7 Summary and Outlook

We presented an approach for modeling IoT-driven events in business processes, which allows for representing decision making based on data from the physical world. The potentially high number of IoT devices and complexity of decisions lead to either process models becoming hard to understand and error-prone, or to the externalization of decisions as black boxes in the process models. Related research suggests using DMN to represent IoT-based decision making in processes. However, this is currently not supported for events and not well integrated with process modeling. We propose an extension of BPMN 2.0 with a new Conditional Event subclass that allows for specifying hierarchical IoT Decision Containers. These contain IoT-driven decisions based on data from IoT sensors that transform data into higher level output, which can be flexibly combined and reused in other containers. The proposal for visually modeling these containers is based on a flow-oriented approach that uses similar concepts as the business process to facilitate a more seamless and improved modeling experience. We used an example process from smart manufacturing to demonstrate the applicability of the approach for modeling IoT-driven events in business processes.

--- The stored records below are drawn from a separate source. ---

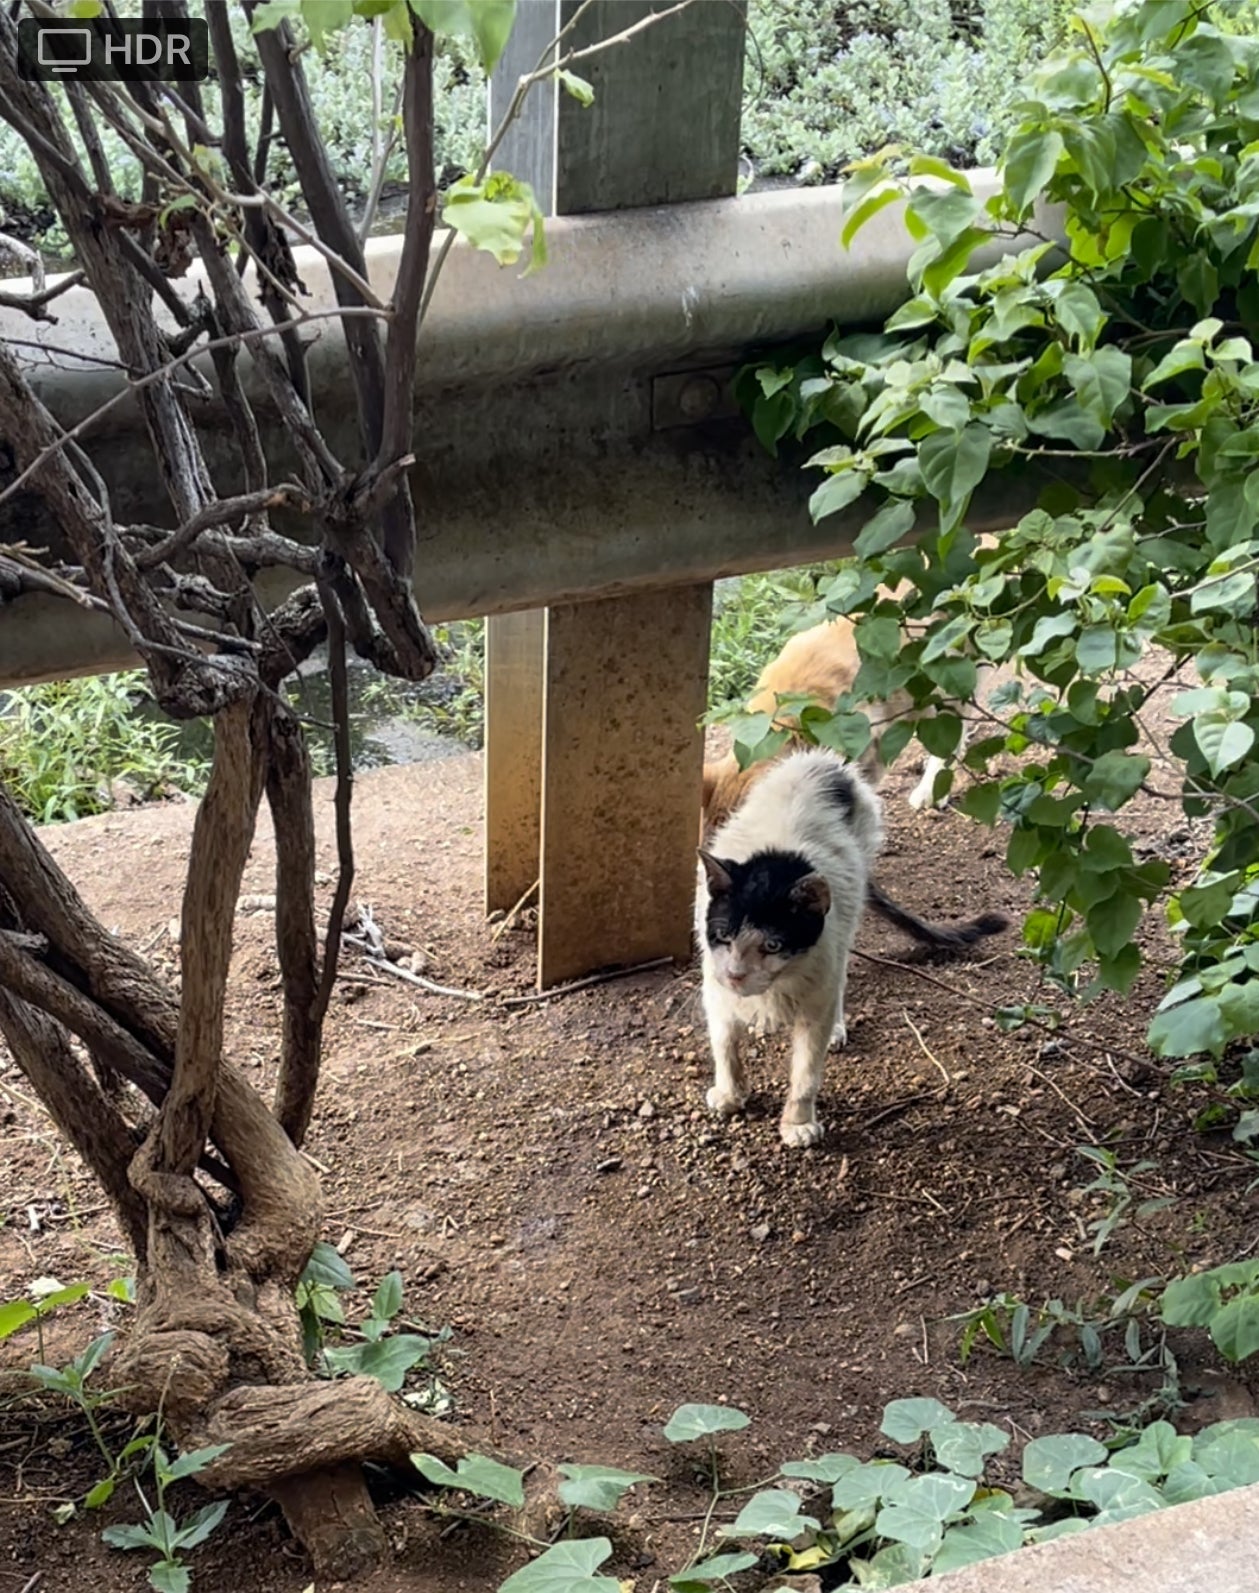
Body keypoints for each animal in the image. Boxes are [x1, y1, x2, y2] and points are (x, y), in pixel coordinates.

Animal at [696, 747, 1007, 1149]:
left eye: (773, 944)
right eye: (723, 935)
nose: (735, 974)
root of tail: (824, 760)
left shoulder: (818, 977)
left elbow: (806, 1070)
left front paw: (798, 1123)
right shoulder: (713, 982)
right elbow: (724, 1044)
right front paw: (730, 1092)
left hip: (849, 907)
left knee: (841, 974)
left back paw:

In future work, we will conduct case studies in various IoT domains to validate the broad applicability of the modeling approach. Furthermore, we will conduct a user study with domain experts to evaluate the usability of the modeling concepts and tool. We will further investigate the integration of CEP to enable advanced real-time streaming data analysis for IoT-driven events and we will also consider other phases of the BPM lifecycle (e.g., implementation and monitoring).